Falconry, the "sport of kings," is actually the sport of hunting. Instead of using a gun, or a bow and arrow, hunters go into the wild with a raptor that catches small game. Rabbits. Squirrels. Other small, edible animals.
In Hershey, Pennsylvania, you can do falconry, but without the bloodletting. Basically, you watch a demonstration with fake prey and you get to call to a Harris' hawk and watch it swoop in on you and land gently on your hand. Sans small animal in beak.
A story with more detail on Hershey's falconry program is in today's Washington Post. (Written by...well...me.) But the video? Only available here.

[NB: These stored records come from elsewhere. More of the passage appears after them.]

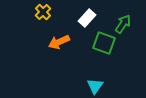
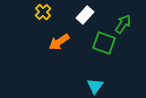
white rectangle: moved 2 px left, 3 px up
orange arrow: rotated 10 degrees counterclockwise
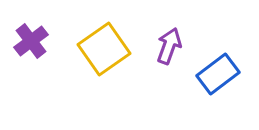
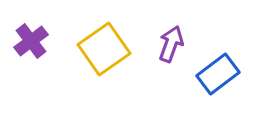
purple arrow: moved 2 px right, 2 px up
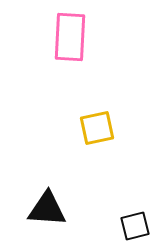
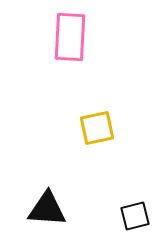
black square: moved 10 px up
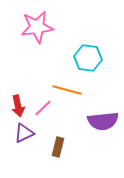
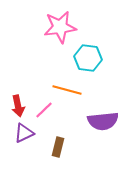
pink star: moved 23 px right
pink line: moved 1 px right, 2 px down
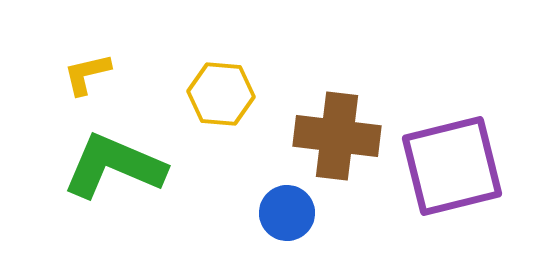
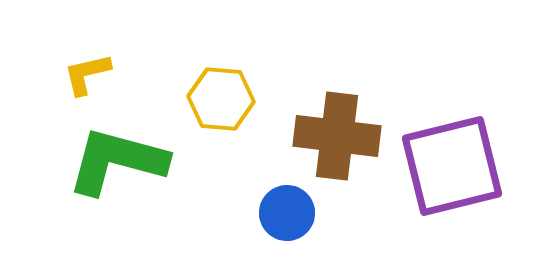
yellow hexagon: moved 5 px down
green L-shape: moved 3 px right, 5 px up; rotated 8 degrees counterclockwise
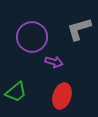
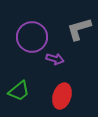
purple arrow: moved 1 px right, 3 px up
green trapezoid: moved 3 px right, 1 px up
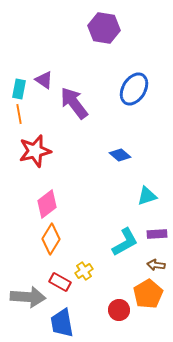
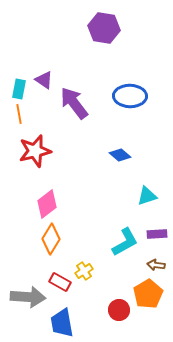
blue ellipse: moved 4 px left, 7 px down; rotated 60 degrees clockwise
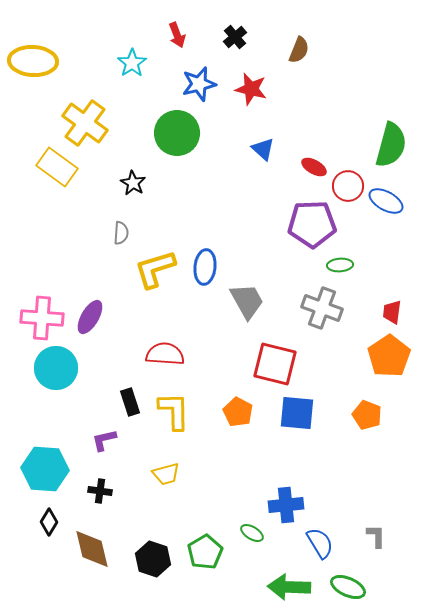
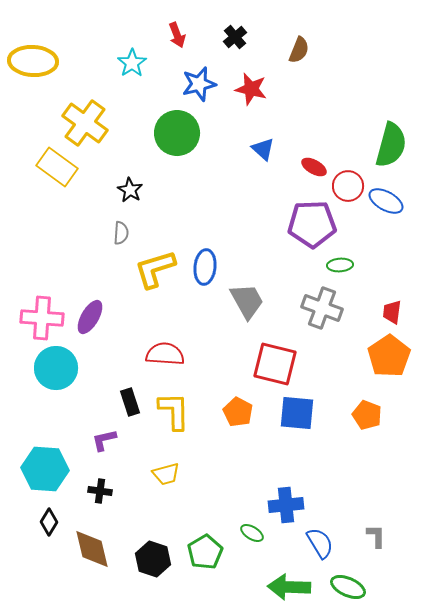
black star at (133, 183): moved 3 px left, 7 px down
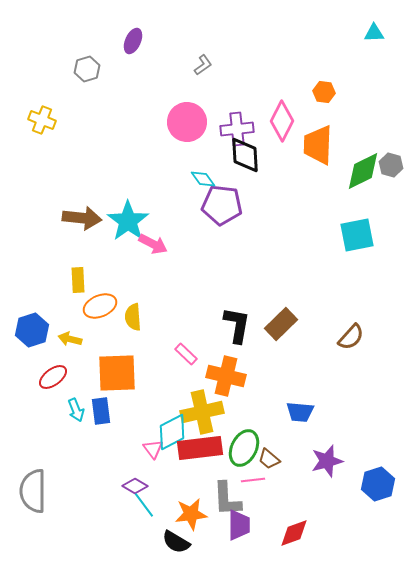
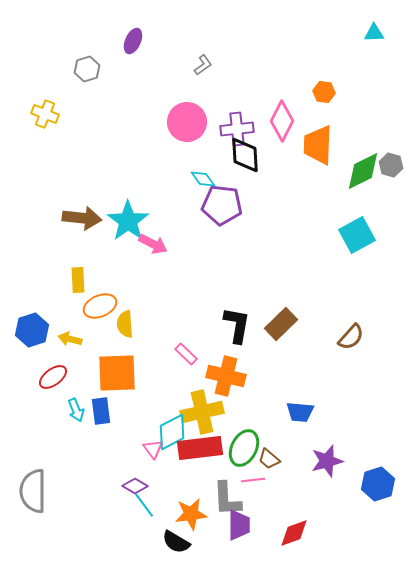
yellow cross at (42, 120): moved 3 px right, 6 px up
cyan square at (357, 235): rotated 18 degrees counterclockwise
yellow semicircle at (133, 317): moved 8 px left, 7 px down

(Some of you may remember I did falconry once before.)
Below is Kristin Smith-Simon, who was in my group of "falconers."
This next video shows that even a young 'un can participate, although the minimum age is 8. That's Darius Robinson with falconer Jack Hubley.
Last time I was at Hershey, a substitute falconer ran the program. He did just fine. But he didn't do the final act that Jack Hubley, the regular falconer did. Which was to have a hawk fly between two lines of people.

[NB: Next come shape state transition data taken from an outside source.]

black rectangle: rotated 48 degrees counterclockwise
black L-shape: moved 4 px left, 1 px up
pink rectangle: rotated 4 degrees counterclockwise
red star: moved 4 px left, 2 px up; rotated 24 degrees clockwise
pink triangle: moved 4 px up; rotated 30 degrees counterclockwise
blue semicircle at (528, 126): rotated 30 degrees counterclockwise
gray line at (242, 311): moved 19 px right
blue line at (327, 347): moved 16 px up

Probably because there weren't enough people that first time I went. There were only a handful of us. This time, I was in a group of 11.
Hubley told us that hawks can squeeze themselves tight temporarily, wings to body, to get through crevasses and other small spots to reach their prey. We got a small taste of that as the hawk flew through our lines and brushed us with his wings.
(Falconry is a nice solo travel experience for social people because you will be with other people oohing and aahing together. Hm. "Social solos?" Have I coined a phrase?)